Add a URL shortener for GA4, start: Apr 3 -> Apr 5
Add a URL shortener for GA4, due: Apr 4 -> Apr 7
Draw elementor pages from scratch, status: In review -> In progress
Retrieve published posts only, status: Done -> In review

--

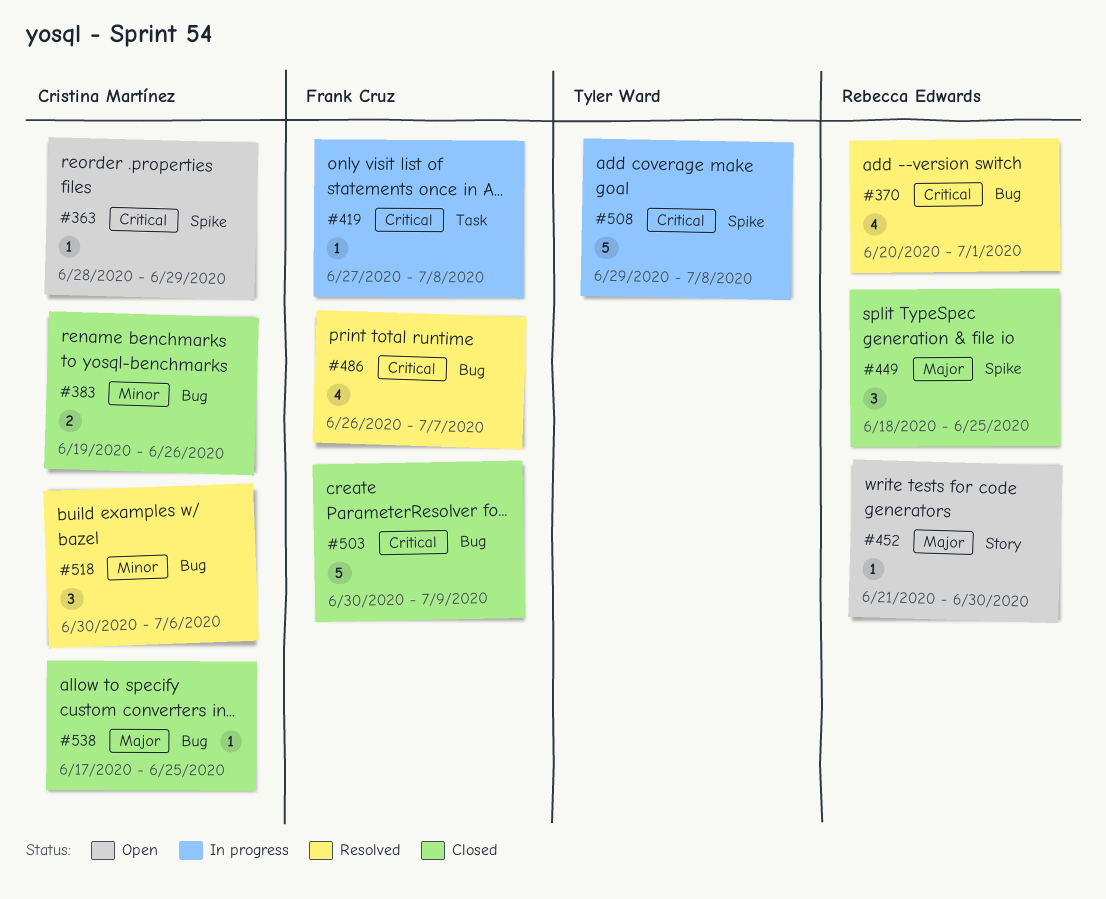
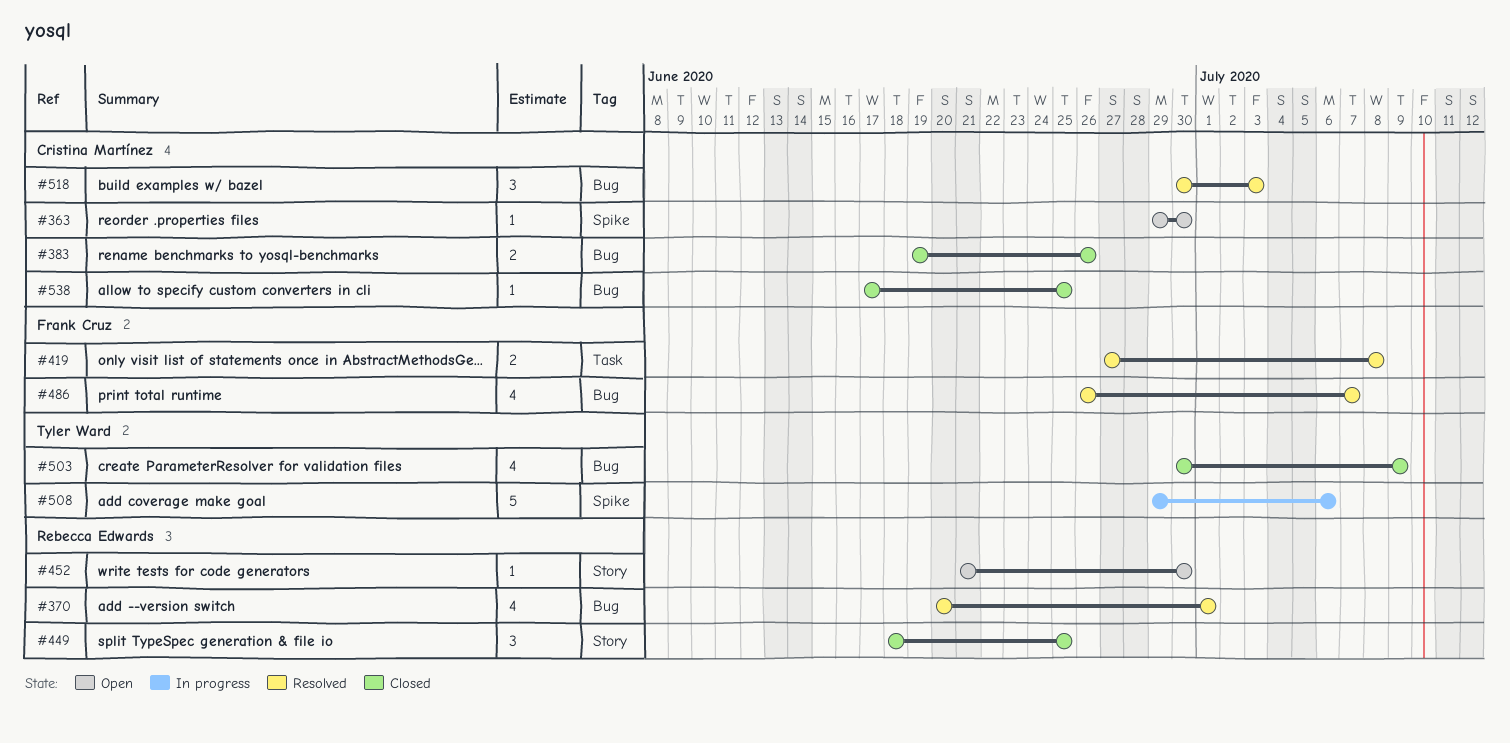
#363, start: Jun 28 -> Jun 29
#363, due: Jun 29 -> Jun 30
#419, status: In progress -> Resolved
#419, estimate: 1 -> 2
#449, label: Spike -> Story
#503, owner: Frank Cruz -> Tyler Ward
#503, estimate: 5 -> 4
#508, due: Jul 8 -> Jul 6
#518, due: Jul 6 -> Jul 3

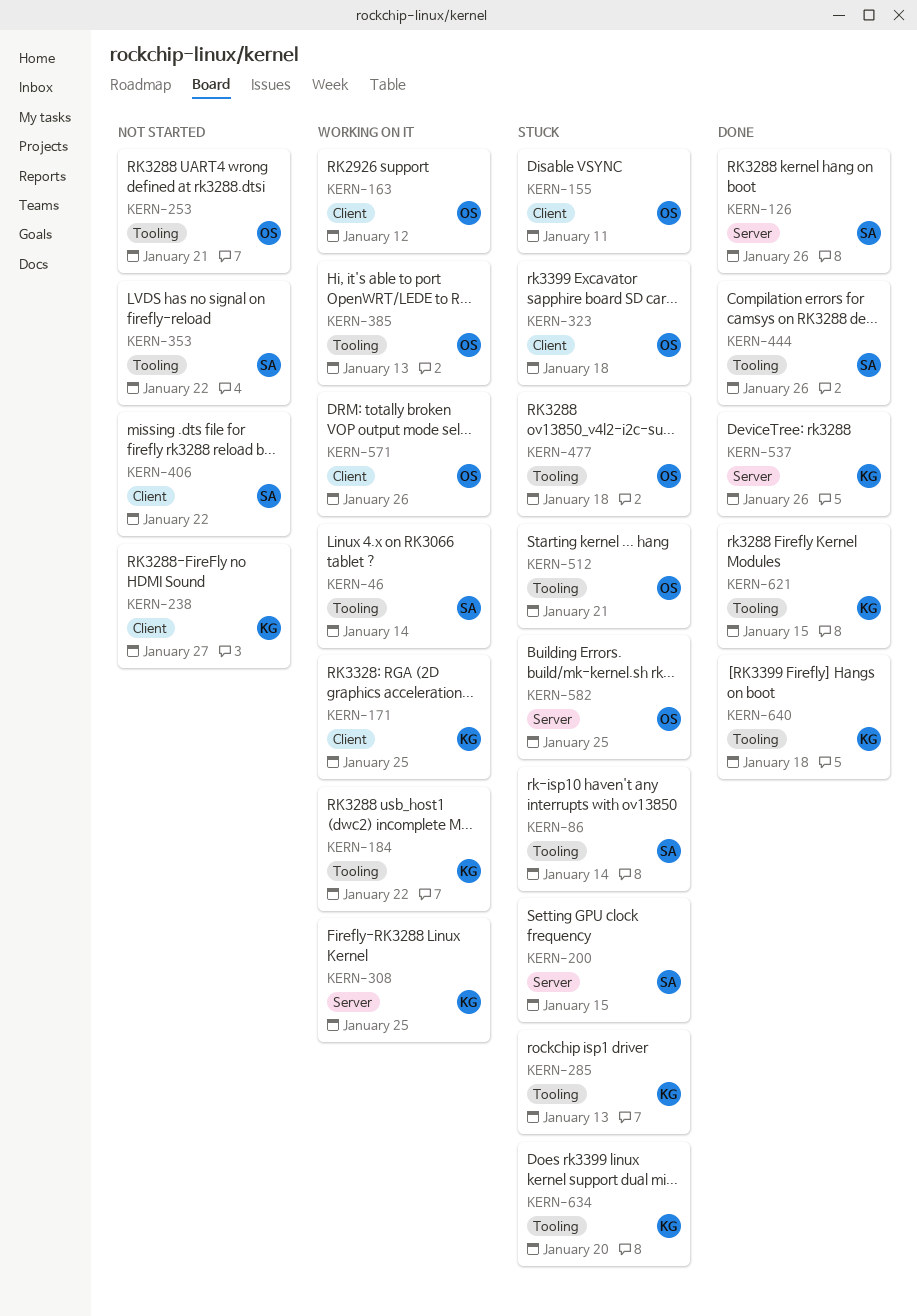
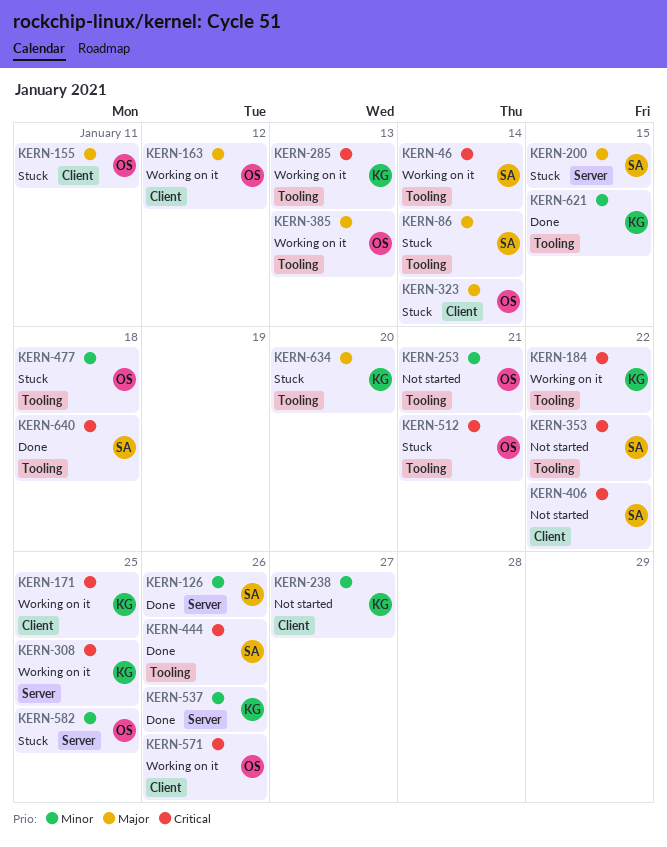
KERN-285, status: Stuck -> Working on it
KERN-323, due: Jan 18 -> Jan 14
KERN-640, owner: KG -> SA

--

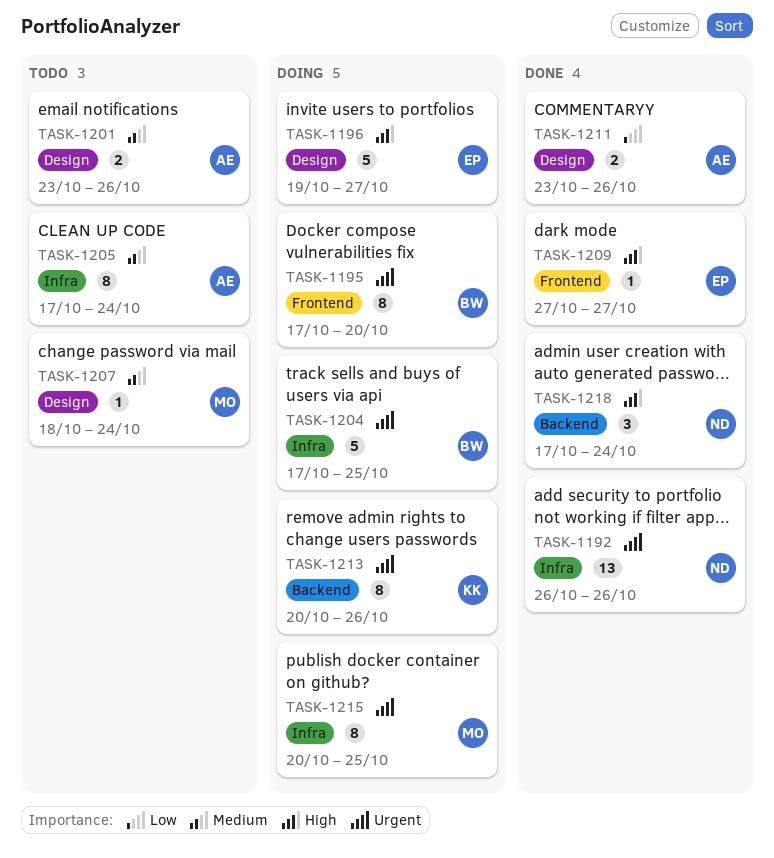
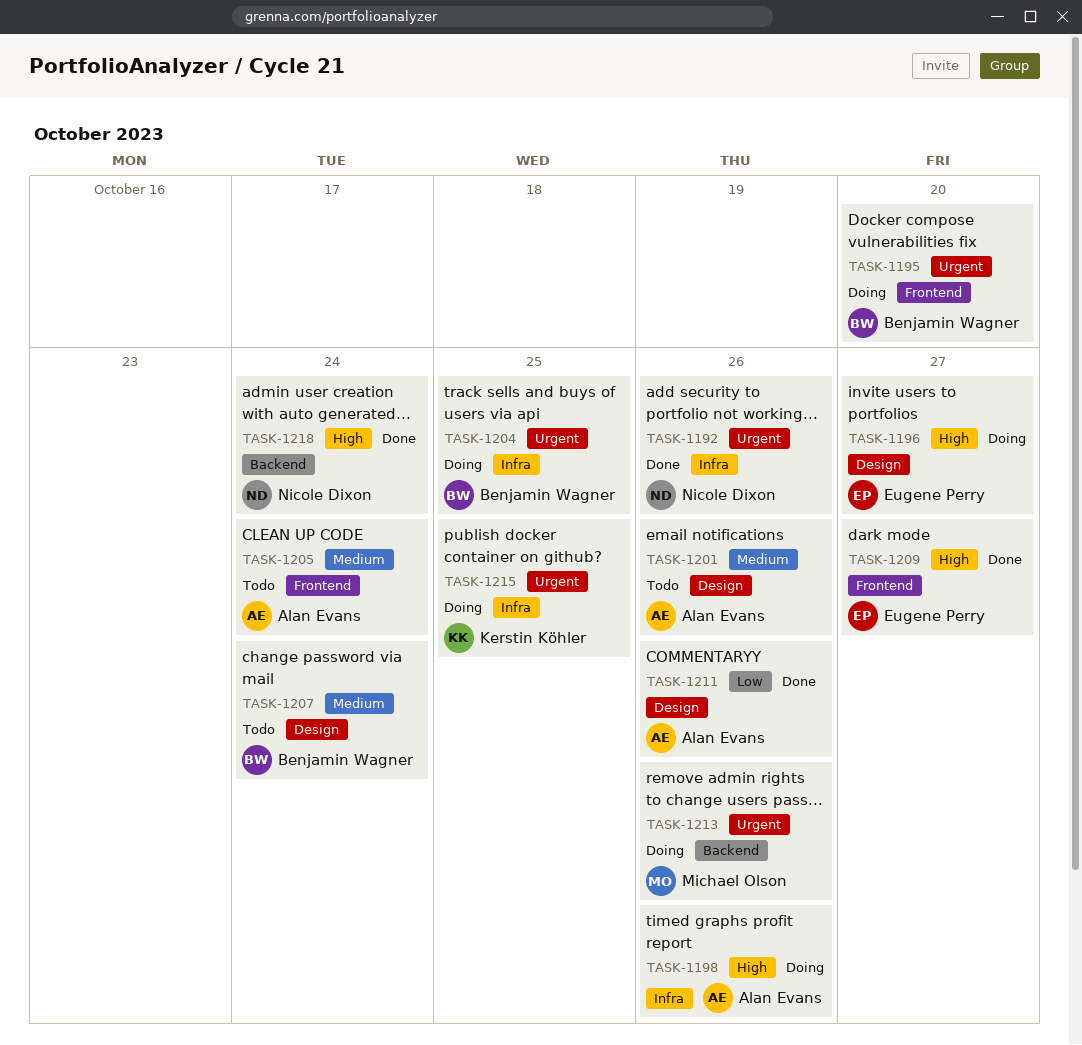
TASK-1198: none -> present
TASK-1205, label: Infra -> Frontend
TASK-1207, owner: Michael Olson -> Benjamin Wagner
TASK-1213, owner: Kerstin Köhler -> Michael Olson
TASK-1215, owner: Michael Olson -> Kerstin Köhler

→ **Required work**: Wherever the string "progress" appears in the entries, copy that line.

→ **Problem solution**:
Draw elementor pages from scratch, status: In review -> In progress
#419, status: In progress -> Resolved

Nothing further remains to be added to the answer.